En Madame Bovary Flaubert quiso lograr lo que nadie había imaginado antes que él, una prosa que tuviera un grado máximo de control e intensidad, al mismo tiempo limpia y flexible, tan objetiva como un informe científico, tan soberana y completa en su significado como una ecuación matemática. En una carta dice que una metáfora ha de aspirar a la precisión de la geometría. En la generación anterior a la suya, Balzac y Stendhal habían escrito novelas atropelladas de peripecias en las que la narración quedaba interrumpida casi a cada párrafo por los comentarios en primera persona del autor. En una carta Flaubert explica, célebremente, su ideal inverso: que el autor sea tan omnipresente pero tan invisible entre sus personajes como Dios entre sus criaturas. Balzac y Stendhal podían escribir una novela completa en unas semanas, a la velocidad risueña a la que componían Mozart o Rossini. Uno de los atractivos casi perversos de la correspondencia de Flaubert es seguir paso a paso la escritura lentísima de Madame Bovary, que se prolonga a lo largo de cinco años y centenares de cartas. No existe otro monumento como ese al oficio de la literatura: la soledad de cada día, la paciencia obstinada, la vigilancia cuidadosa de cada palabra, el corregir y tachar, copiar de nuevo, volver sobre lo escrito, sin permitirse ninguna indulgencia, prefiriendo, dice Flaubert, “rabiar como un perro” antes que dar por hecha una frase apresurada, antes de que un párrafo alcance su plena maduración.

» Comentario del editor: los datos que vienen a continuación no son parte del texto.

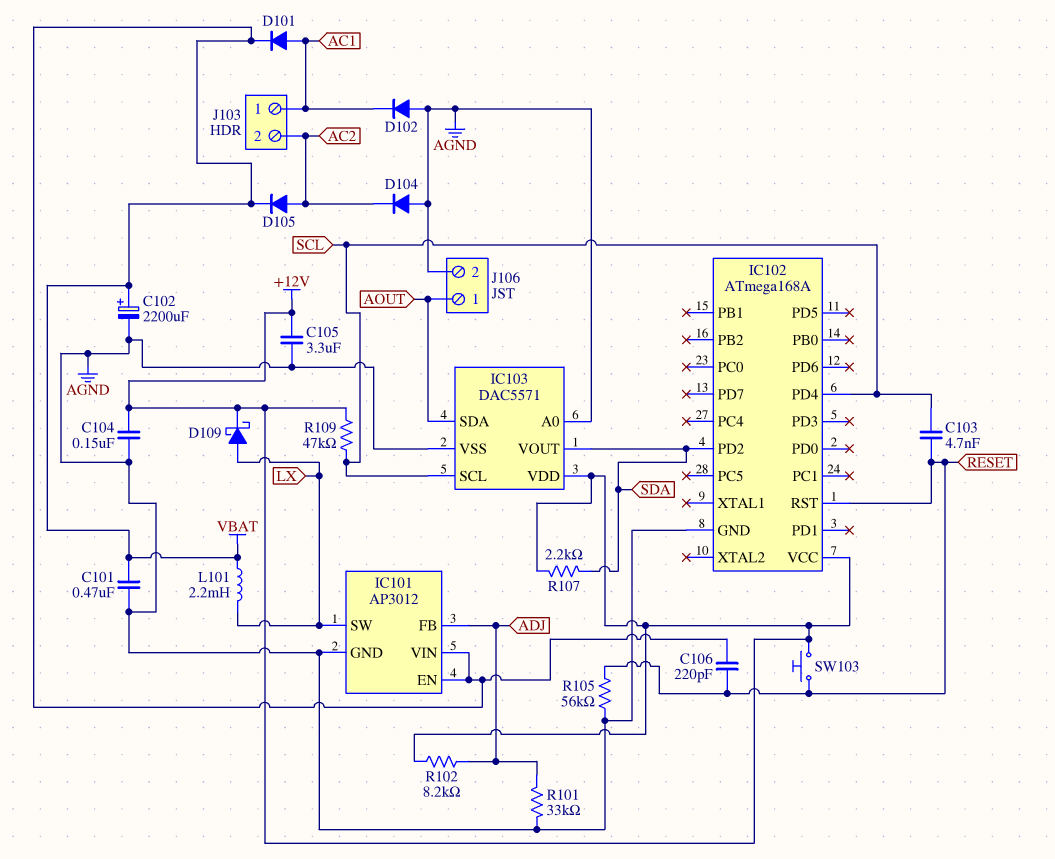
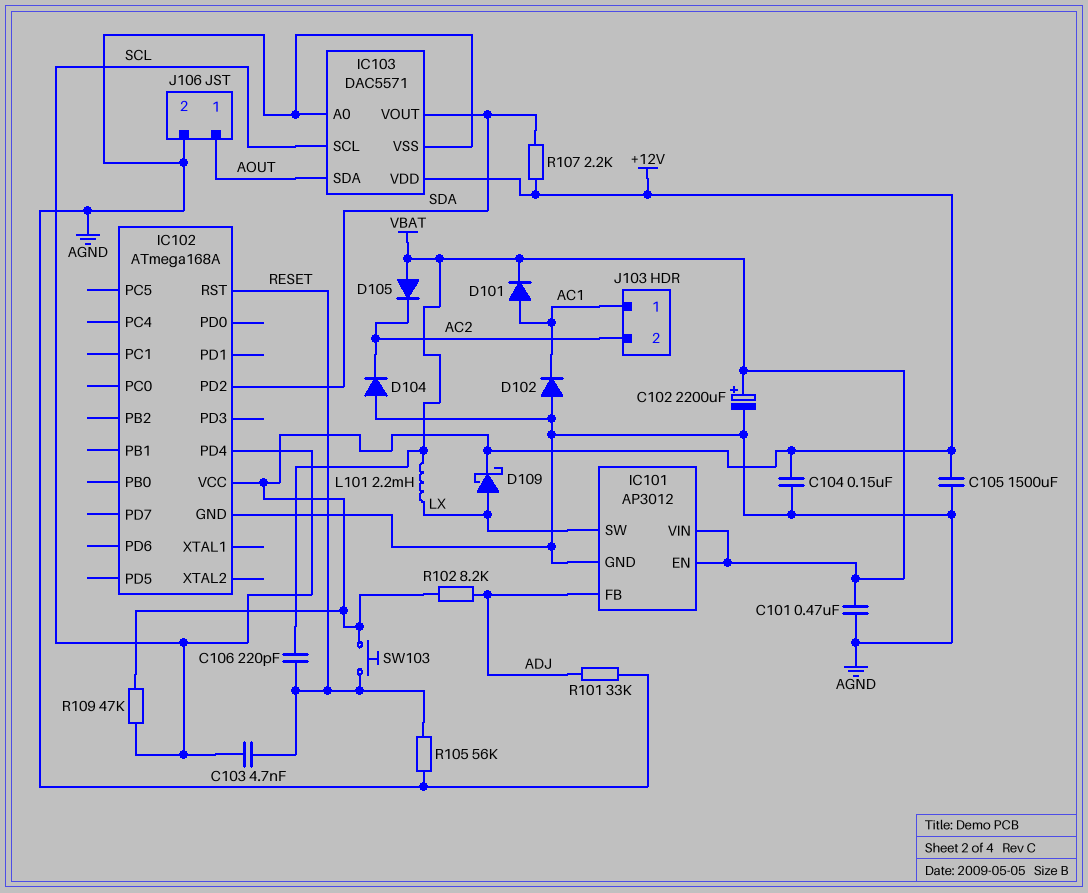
C105: 3.3uF (+12V, AGND) -> 1500uF (+12V, AGND)
D105: diode (A AC2, K VBAT) -> diode (A VBAT, K AC2)

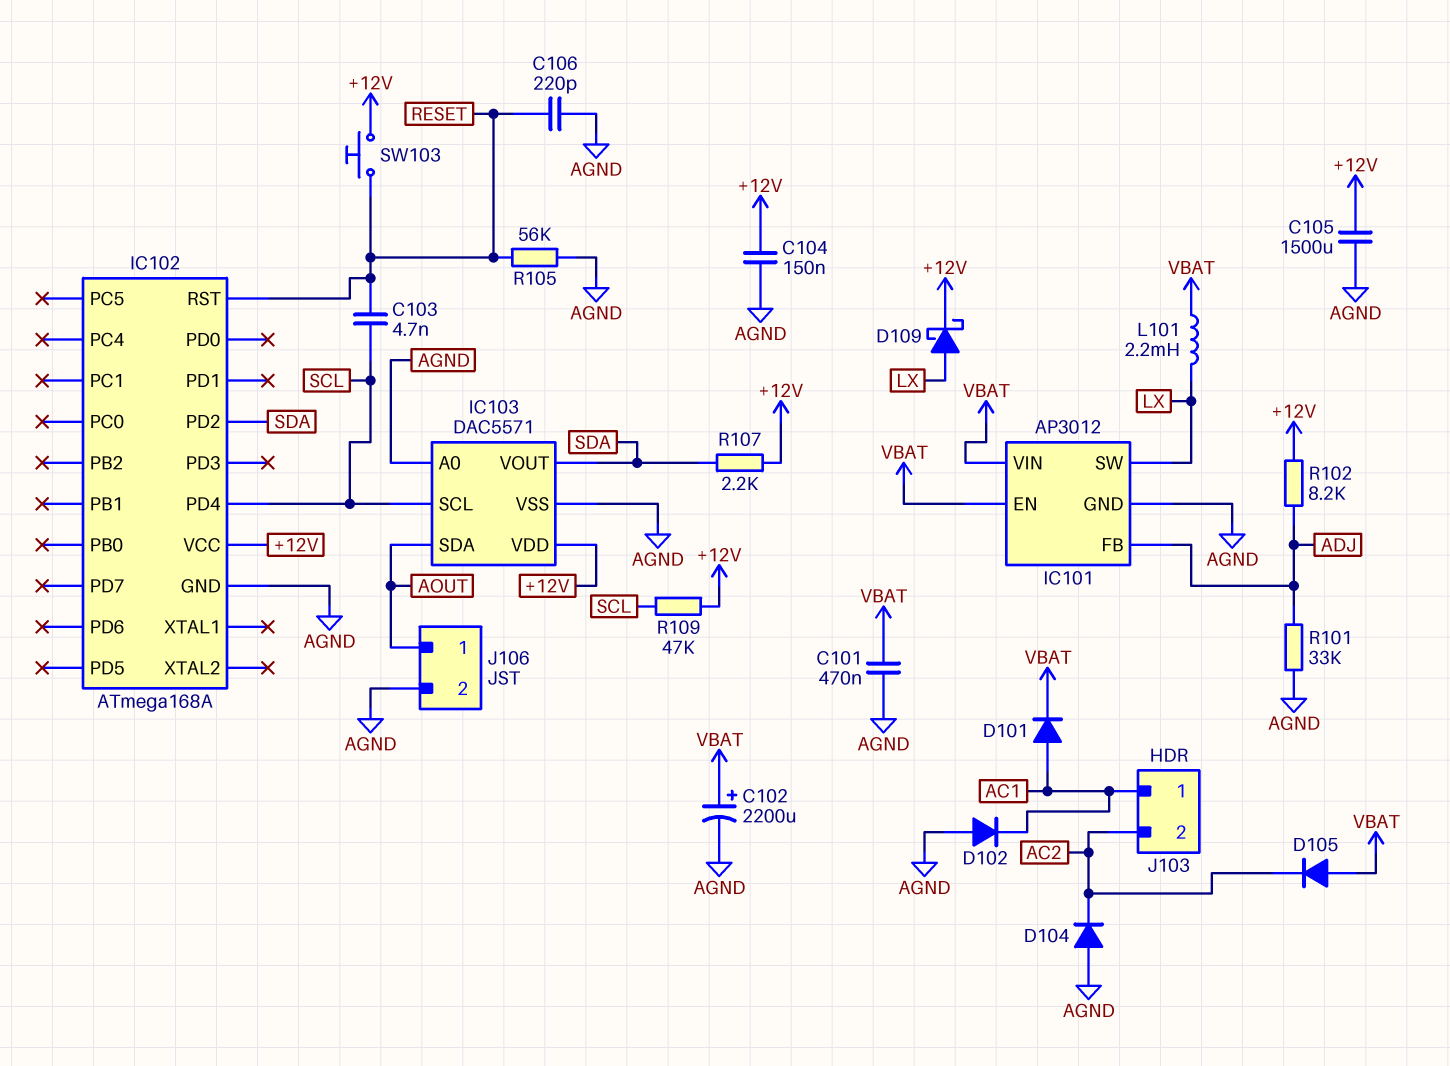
C106: 220pF (RESET, VBAT) -> 220pF (AGND, RESET)

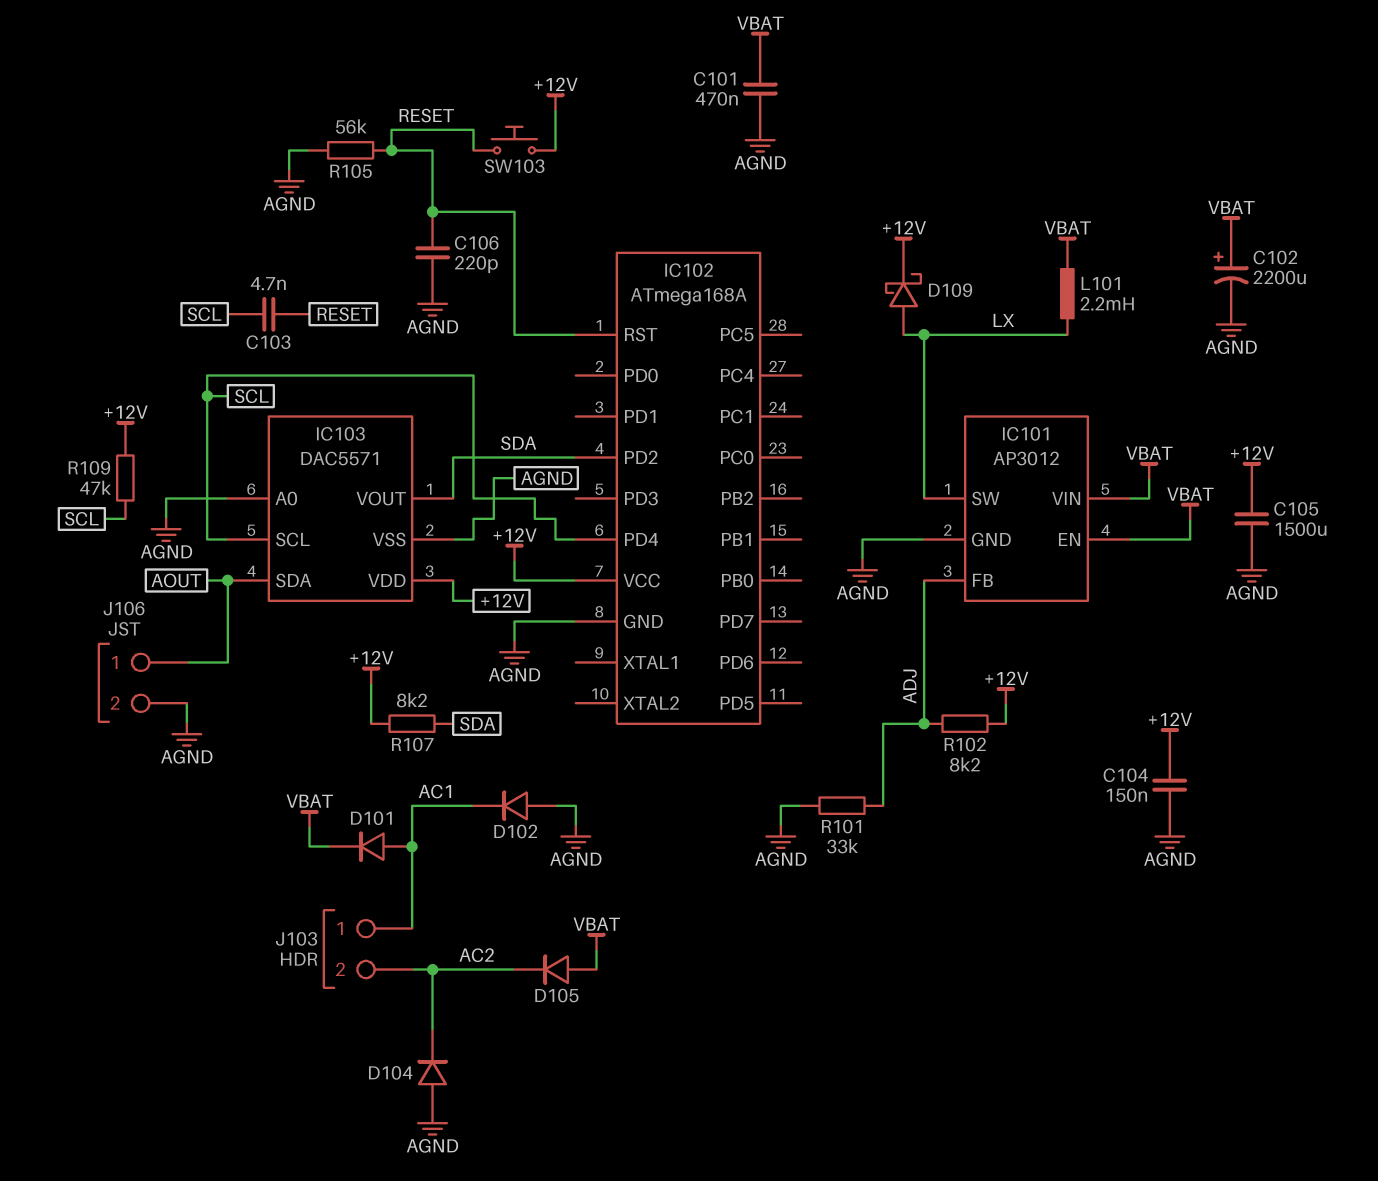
R107: 2.2k (+12V, SDA) -> 8.2k (+12V, SDA)

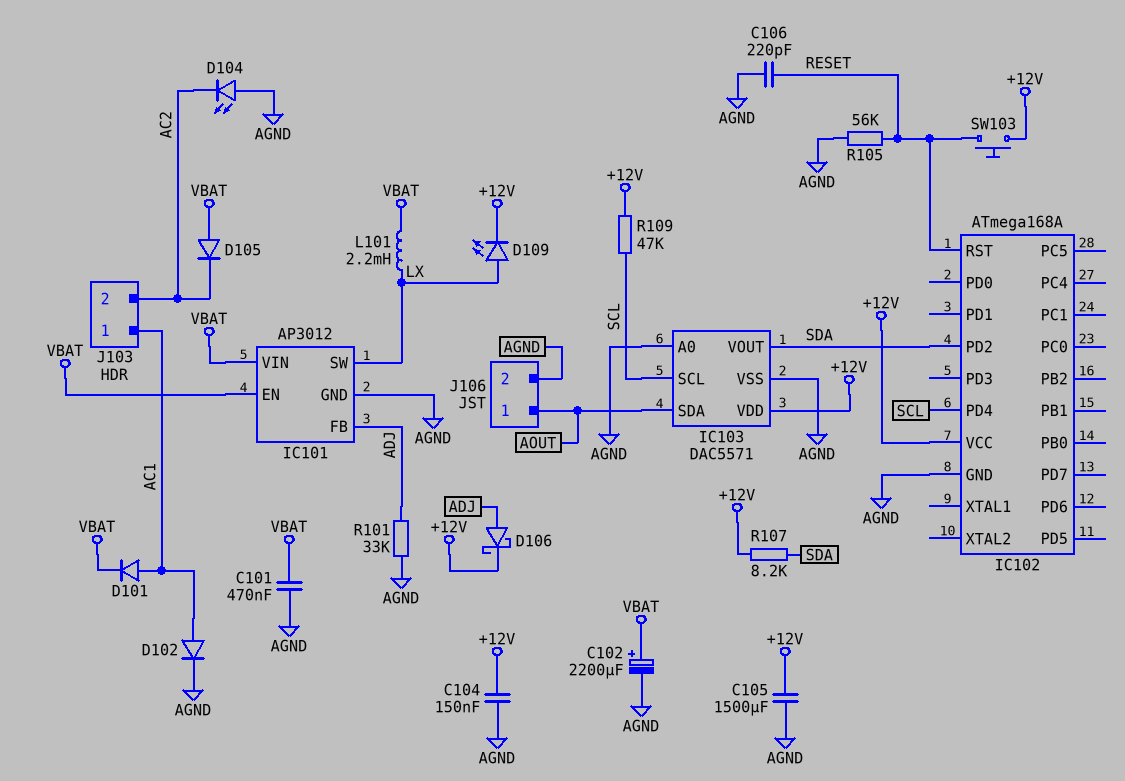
C103: 4.7nF (RESET, SCL) -> none
D102: diode (A AGND, K AC1) -> diode (A AC1, K AGND)
D104: diode (A AGND, K AC2) -> LED (A AGND, K AC2)
D106: none -> schottky (A ADJ, K +12V)
D109: schottky (A LX, K +12V) -> LED (A LX, K +12V)
R102: 8.2k (+12V, ADJ) -> none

Pero cada día, después del trabajo “deliciosamente atroz” en la novela, a las dos o a las tres de la madrugada, después de pasarse diez horas midiendo milimétricamente cada palabra, Flaubert, con una fortaleza física e intelectual inexplicables, en un estado de estimulación que hace imposible el sueño, Flaubert se pone a escribirle a un amigo o a su amante de París. Y entonces la escritura misma es el desmentido de todos sus principios, porque ahora se deja llevar sin control alguno por lo que se le pasa por la cabeza, se entrega a la desmesura de contar, inventar, divagar, reírse con una risa como de Cervantes o de Rabelais, a la confesión impúdica, al chisme y al escarnio, a todo lo que no se permite en la novela. Y esa carta larguísima escrita a toda velocidad en una madrugada de insomnio es tan admirable como una página de Madame Bovary que costó una semana entera.